E as horas passam, já não são dezasseis horas. O lugar vai morrendo do movimento diurno, restam dez almas, talvez nove, percorrendo corredores de ciência fabricada, executada com a minucia de profissionais treinados. O rabo não abana, por enquanto, tudo é uma questão de tempo, sinto um ligeiro agitar de anca, uma vontade de ladrar, quem sabe, morder ou apenas rosnar, aqui quem passa sou eu, não as caravanas. O jantar está na mesa, somos nove, agora que confirmo o número certo retiro os talheres como quem subtrai uma unidade ao todo que é só parte.

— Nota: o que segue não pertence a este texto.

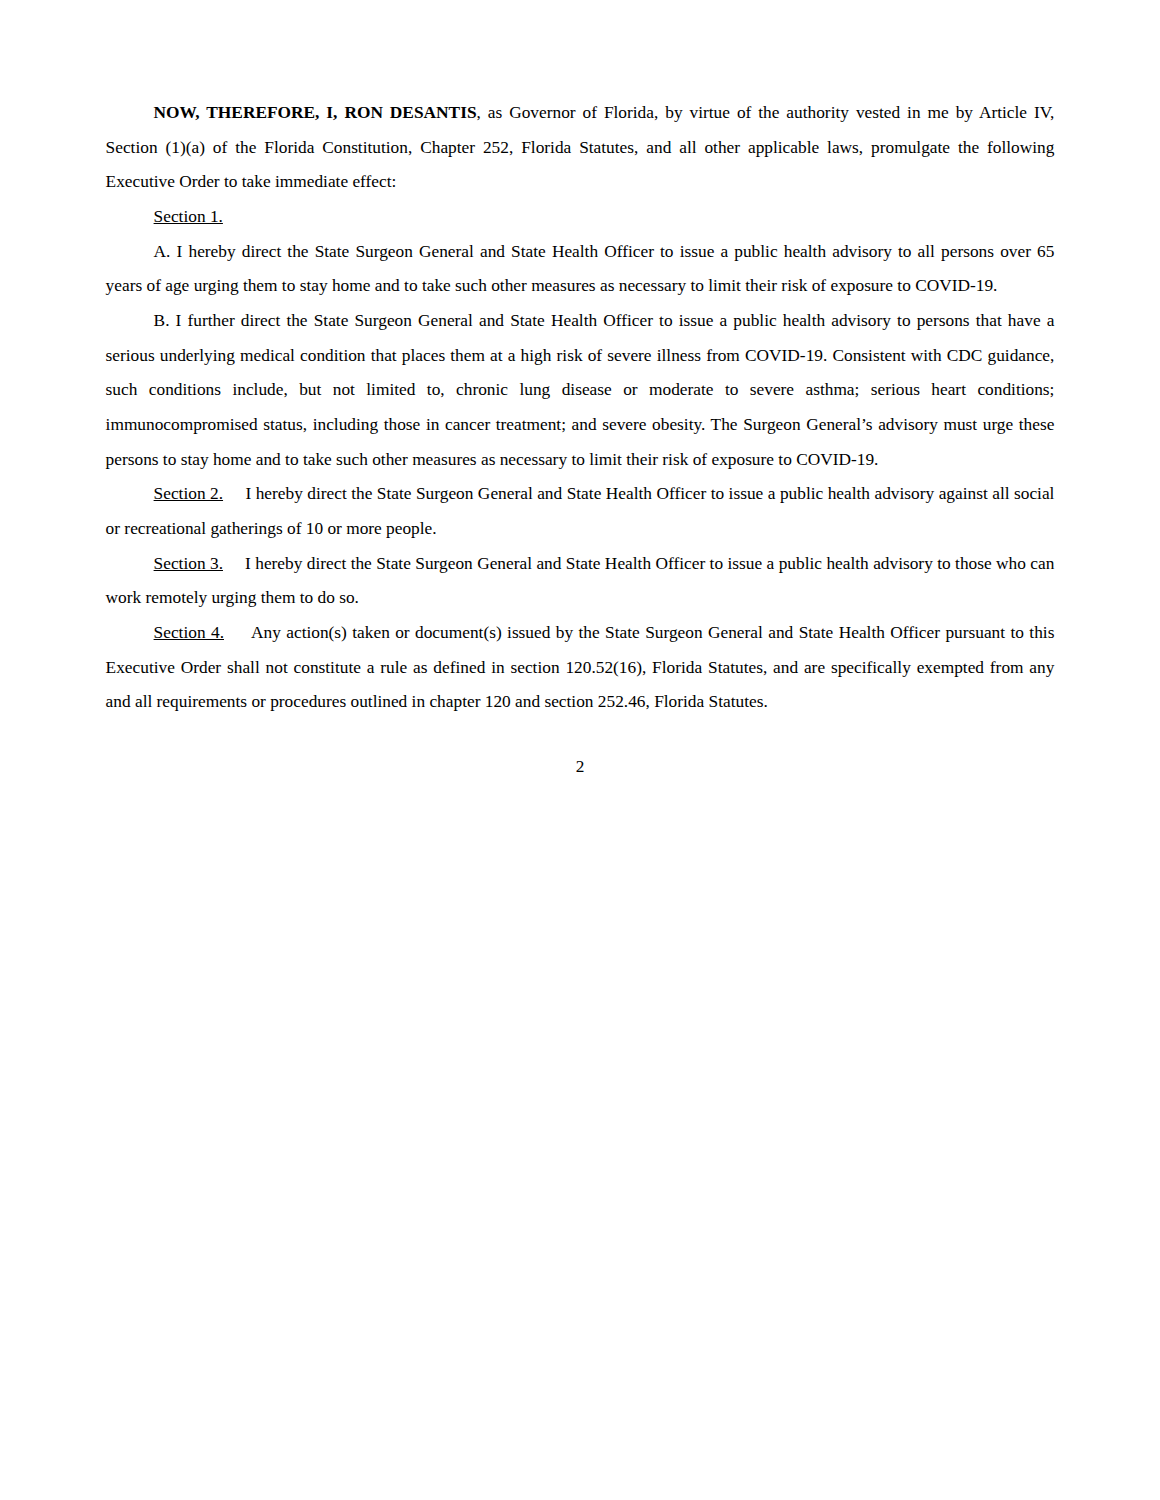NOW, THEREFORE, I, RON DESANTIS, as Governor of Florida, by virtue of the authority vested in me by Article IV, Section (1)(a) of the Florida Constitution, Chapter 252, Florida Statutes, and all other applicable laws, promulgate the following Executive Order to take immediate effect:
Section 1.
A. I hereby direct the State Surgeon General and State Health Officer to issue a public health advisory to all persons over 65 years of age urging them to stay home and to take such other measures as necessary to limit their risk of exposure to COVID-19.
B. I further direct the State Surgeon General and State Health Officer to issue a public health advisory to persons that have a serious underlying medical condition that places them at a high risk of severe illness from COVID-19. Consistent with CDC guidance, such conditions include, but not limited to, chronic lung disease or moderate to severe asthma; serious heart conditions; immunocompromised status, including those in cancer treatment; and severe obesity. The Surgeon General’s advisory must urge these persons to stay home and to take such other measures as necessary to limit their risk of exposure to COVID-19.
Section 2. I hereby direct the State Surgeon General and State Health Officer to issue a public health advisory against all social or recreational gatherings of 10 or more people.
Section 3. I hereby direct the State Surgeon General and State Health Officer to issue a public health advisory to those who can work remotely urging them to do so.
Section 4. Any action(s) taken or document(s) issued by the State Surgeon General and State Health Officer pursuant to this Executive Order shall not constitute a rule as defined in section 120.52(16), Florida Statutes, and are specifically exempted from any and all requirements or procedures outlined in chapter 120 and section 252.46, Florida Statutes.
2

Três gotas de picante é mais que suficiente, a caveira não existe, apenas a corrosão ácida do óleo alaranjado, turvo de finezas domésticas, “feito à mão” finjo ler enquanto alguns bagos de arroz escorregam pela garganta esfomeada. Sim, está tudo controlado, vamos fumar um cigarro? Queres café? Quantos é que são? Já passam das vinte e uma. Lá fora brilham três enormes velas, duas finas e uma mais grossa, talvez por ser a mais nova se julgue mais importante, eu também julguei que era, quando era mais novo, hoje essa importância reduz-se ao que consigo ver, à nesga da coisa que é a vida.

Vinte e quatro horas ou o começo de um novo dia. Abres o livro e escreves 00H00m, deixaram de ser vinte e quatro e o dia também mudou de numeral. Eu sou Deus quando decido destas coisas, no livro que abri os santos atropelam-se com vontade de chegar ao fim. Lá fora ouve-se o barulho de um motor, os faróis da carrinha atravessam as vidraças espelhadas, como lanças em corpos moles numa batalha que nem chegou a ter destino. Fumo mais um cigarro e bebo mais um café, quantos já bebi hoje? Não sei, cinco seis, sete, perdi-lhe a conta por volta das três. É sempre assim? Não, apenas quando me lembro de os contar.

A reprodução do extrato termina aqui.